Abstract 17437: Ultra Fast Brightfield and Fluorescence Imaging of Micron Size Objects for Research in Microbubble-Ultrasound Mediated Therapeutics

Abstract

Background: Ultrasound (US)-assisted therapies such as US-induced microbubble (MB) destruction have potential to enhance thrombolysis and drug or gene delivery for cardiovascular disease. Visualization of US-MB-cell interactions, which occur in nano-second time scale due to the physics of US, should yield insights into therapeutically relevant MB dynamics, and improve design of US-MB-mediated therapies. We present a high speed brightfield and fluorescence imaging system that allows unique in vitro and in vivo microscopic observations of MB acoustic behavior. Methods: Our integrated system includes a custom multi-frame camera and software control (Cordin Co), customized modular microscope and laser system, US generator, and combined US and optical imaging chamber for in vitro and in vivo MB observations. The camera system, based on a rotating mirror design, contains 64 digital CCD cameras (1392 x 1040 pixels) and acquires 128 image frames. A strobe light triggered from the timing board is used for the brightfield light source.

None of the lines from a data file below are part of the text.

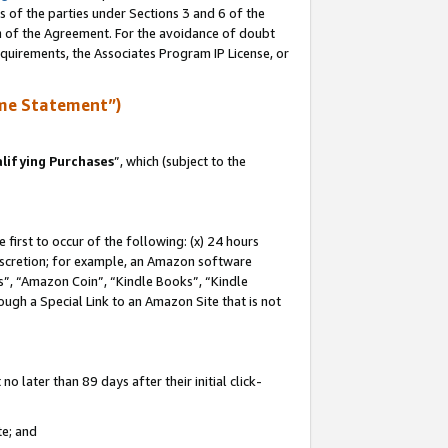
s of the parties under Sections 3 and 6 of the
on of the Agreement. For the avoidance of doubt
equirements, the Associates Program IP License, or
me Statement”)
lifying Purchases
”, which (subject to the
first to occur of the following: (x) 24 hours
 discretion; for example, an Amazon software
, “Amazon Coin”, “Kindle Books”, “Kindle
hrough a Special Link to an Amazon Site that is not
 later than 89 days after their initial click-
te; and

A fast pulse capable Cyan-488 optically pumped semiconductor laser system is used for fluorescence imaging. A custom fiber optics alignment system delivers laser light through the microscope. Results: The system images at up to 25 million frames per second (Mfps). Fig 1A shows selected frames of fluorescent beads (1, 2, 4 um), proving the concept of ultra-fast fluorescent imaging, and demonstrating the potential for in vivo intravital microscopy of vibrating fluorescent MB in the microcirculation. Fig 1B shows selected brightfield frames of US-induced MB vibration, fluid jets, and invagination of thrombus (block arrow). Conclusion: We have developed a high speed camera system for fluorescence and brightfield imaging at 25 Mfps. This system should enable unique visualization of interactions between US, MB, and cells in vitro and in vivo, and ultimately help to optimize novel US-MB mediated therapies for cardiac disease.